What is being asked. Scan the listing for the word "Bougies", and copy out each line where it is found.

Given information.
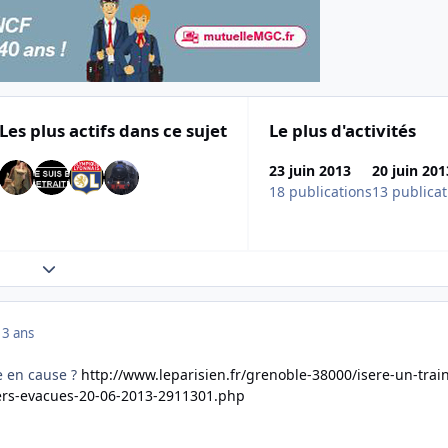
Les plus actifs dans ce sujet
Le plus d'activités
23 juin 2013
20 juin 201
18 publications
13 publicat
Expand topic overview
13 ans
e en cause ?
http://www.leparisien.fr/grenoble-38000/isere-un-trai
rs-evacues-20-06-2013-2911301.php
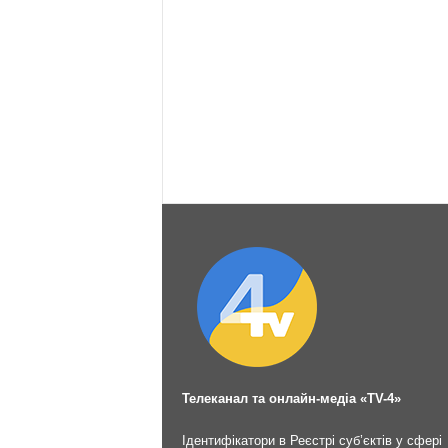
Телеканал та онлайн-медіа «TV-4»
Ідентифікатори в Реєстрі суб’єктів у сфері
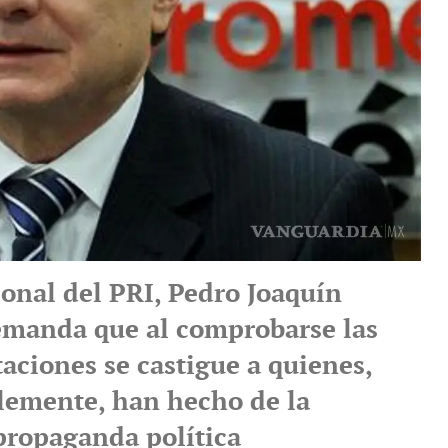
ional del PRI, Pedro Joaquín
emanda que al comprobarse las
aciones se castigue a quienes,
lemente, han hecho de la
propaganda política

* * *

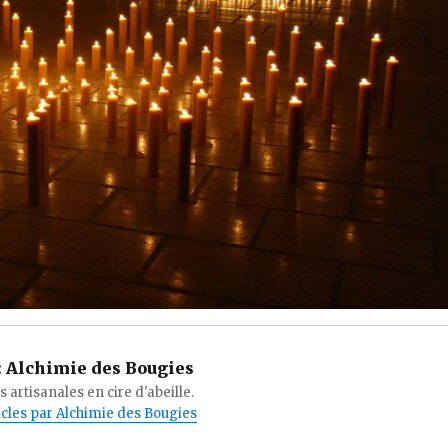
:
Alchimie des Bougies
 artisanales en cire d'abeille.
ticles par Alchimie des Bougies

---

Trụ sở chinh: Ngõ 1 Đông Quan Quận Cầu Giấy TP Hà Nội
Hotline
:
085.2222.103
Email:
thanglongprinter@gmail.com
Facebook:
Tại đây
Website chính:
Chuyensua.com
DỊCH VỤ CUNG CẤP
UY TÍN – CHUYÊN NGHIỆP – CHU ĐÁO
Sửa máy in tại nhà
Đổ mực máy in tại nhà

Output for this task.
Alchimie des Bougies
ticles par Alchimie des Bougies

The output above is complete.